*** Reading text
Implementing retry with backoff
01
Define maximum retry count (typically 3-5) and base delay (e.g., 100ms)
02
On each failure, compute delay: base * 2^attempt, capped at a maximum (e.g., 30s)
03
Apply full jitter: actual_delay = random(0, computed_delay)
04
Check if the error is retryable (5xx, timeout, connection reset — NOT 4xx client errors)
05
If max retries exceeded, propagate the error to the caller or route to a dead-letter queue
Define maximum retry count (typically 3-5) and base delay (e.g., 100ms)
On each failure, compute delay: base * 2^attempt, capped at a maximum (e.g., 30s)
Apply full jitter: actual_delay = random(0, computed_delay)
Check if the error is retryable (5xx, timeout, connection reset — NOT 4xx client errors)
If max retries exceeded, propagate the error to the caller or route to a dead-letter queue
An operation is idempotent if performing it multiple times produces the same result as performing it once. In distributed systems where retries, duplicate messages, and at-least-once delivery are the norm, idempotency is the mechanism that prevents double charges, duplicate orders, and corrupted state. The standard approach is an idempotency key: the client generates a unique identifier (UUID) for each logical operation and sends it with every request. The server stores the key alongside the result; if it sees the same key again, it returns the cached result instead of re-executing.
Stripe, PayPal, and most payment APIs require an Idempotency-Key header. Kafka achieves exactly-once semantics via producer IDs and sequence numbers. DynamoDB conditional writes (PutItem with attribute_not_exists) provide idempotent inserts. The pattern applies anywhere messages might be delivered more than once.
******
Directions =>
1) Answer these from the text on retries and idempotency:
(a) What typical maximum retry count does it give?
(b) What does the server return when it sees the same idempotency key again?
(c) What does Kafka use to achieve exactly-once semantics?
2) Print the stretch of the text on retries and idempotency from "Stripe, PayPal, and" through "more than once.".
3) Name every kind of error that the text on retries and idempotency counts as retryable.
You can complete the work here without the listing.
*** Listed records
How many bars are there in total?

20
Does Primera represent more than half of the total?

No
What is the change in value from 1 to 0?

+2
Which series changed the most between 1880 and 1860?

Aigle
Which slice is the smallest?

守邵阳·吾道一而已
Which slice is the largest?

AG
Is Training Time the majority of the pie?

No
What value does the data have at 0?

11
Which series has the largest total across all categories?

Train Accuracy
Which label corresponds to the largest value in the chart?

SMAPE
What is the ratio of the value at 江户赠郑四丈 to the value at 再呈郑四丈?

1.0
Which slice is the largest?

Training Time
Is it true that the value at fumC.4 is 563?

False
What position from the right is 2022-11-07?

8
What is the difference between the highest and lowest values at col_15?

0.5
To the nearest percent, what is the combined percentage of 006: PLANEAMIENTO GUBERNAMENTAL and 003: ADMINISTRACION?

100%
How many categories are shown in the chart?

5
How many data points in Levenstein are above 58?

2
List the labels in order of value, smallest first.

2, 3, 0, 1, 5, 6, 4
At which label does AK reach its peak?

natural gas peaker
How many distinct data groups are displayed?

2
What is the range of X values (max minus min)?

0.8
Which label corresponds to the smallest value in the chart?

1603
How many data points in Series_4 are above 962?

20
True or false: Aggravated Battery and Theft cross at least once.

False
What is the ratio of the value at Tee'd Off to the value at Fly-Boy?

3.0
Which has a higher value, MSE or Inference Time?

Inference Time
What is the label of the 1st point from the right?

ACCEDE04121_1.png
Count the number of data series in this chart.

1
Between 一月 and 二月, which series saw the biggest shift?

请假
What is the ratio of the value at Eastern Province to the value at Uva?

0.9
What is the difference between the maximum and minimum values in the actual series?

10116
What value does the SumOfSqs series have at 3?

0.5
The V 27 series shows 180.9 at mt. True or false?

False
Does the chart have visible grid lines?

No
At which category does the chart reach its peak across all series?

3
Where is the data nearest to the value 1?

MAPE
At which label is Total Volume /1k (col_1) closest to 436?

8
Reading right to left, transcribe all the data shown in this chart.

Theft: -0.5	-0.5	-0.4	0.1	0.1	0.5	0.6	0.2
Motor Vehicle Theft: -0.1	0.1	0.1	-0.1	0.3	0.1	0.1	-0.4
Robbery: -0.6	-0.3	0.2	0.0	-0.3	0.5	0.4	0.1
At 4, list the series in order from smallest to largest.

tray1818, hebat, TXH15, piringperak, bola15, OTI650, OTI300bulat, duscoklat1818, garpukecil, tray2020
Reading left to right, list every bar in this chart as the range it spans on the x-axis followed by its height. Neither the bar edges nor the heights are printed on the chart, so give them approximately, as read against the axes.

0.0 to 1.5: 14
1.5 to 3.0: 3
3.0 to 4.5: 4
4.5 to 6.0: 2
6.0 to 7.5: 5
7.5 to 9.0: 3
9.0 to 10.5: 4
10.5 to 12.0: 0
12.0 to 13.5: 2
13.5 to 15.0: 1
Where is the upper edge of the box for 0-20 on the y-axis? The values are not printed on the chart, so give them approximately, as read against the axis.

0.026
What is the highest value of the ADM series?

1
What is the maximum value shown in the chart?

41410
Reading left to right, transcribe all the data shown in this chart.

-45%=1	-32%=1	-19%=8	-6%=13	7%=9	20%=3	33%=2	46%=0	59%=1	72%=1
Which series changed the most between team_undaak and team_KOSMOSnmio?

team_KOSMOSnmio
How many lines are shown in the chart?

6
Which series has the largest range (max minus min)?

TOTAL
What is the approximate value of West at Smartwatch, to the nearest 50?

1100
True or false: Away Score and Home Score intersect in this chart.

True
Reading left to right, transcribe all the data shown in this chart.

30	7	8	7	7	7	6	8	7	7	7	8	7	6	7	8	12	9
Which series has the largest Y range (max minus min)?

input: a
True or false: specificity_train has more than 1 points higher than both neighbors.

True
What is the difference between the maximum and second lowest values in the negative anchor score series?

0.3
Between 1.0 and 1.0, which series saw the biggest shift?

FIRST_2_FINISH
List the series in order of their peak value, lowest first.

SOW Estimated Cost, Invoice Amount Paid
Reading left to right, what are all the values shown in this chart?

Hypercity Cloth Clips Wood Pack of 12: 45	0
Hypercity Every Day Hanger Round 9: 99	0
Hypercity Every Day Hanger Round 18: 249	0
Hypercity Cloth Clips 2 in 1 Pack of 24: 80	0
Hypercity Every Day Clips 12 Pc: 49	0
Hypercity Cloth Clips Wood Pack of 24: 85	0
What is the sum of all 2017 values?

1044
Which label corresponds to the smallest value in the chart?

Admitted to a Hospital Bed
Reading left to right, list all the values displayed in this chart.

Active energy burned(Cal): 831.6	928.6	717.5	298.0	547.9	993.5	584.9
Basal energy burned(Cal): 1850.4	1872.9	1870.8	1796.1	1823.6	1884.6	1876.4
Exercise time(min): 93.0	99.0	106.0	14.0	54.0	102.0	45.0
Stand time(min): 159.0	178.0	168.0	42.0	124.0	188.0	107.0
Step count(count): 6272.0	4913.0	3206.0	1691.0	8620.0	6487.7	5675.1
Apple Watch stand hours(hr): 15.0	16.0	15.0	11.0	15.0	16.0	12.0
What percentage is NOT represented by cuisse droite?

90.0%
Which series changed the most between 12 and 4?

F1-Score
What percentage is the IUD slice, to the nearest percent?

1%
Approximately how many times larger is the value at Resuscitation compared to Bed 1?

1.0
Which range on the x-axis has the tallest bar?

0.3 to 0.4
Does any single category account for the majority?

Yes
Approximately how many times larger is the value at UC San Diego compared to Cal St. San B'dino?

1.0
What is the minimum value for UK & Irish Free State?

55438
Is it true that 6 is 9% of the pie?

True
******
Per-task outputs =>
1)
(a) 3-5
(b) The cached result, instead of re-executing
(c) Producer IDs and sequence numbers

2)
Stripe, PayPal, and most payment APIs require an Idempotency-Key header. Kafka achieves exactly-once semantics via producer IDs and sequence numbers. DynamoDB conditional writes (PutItem with attribute_not_exists) provide idempotent inserts. The pattern applies anywhere messages might be delivered more than once.

3) 5xx, timeout, connection reset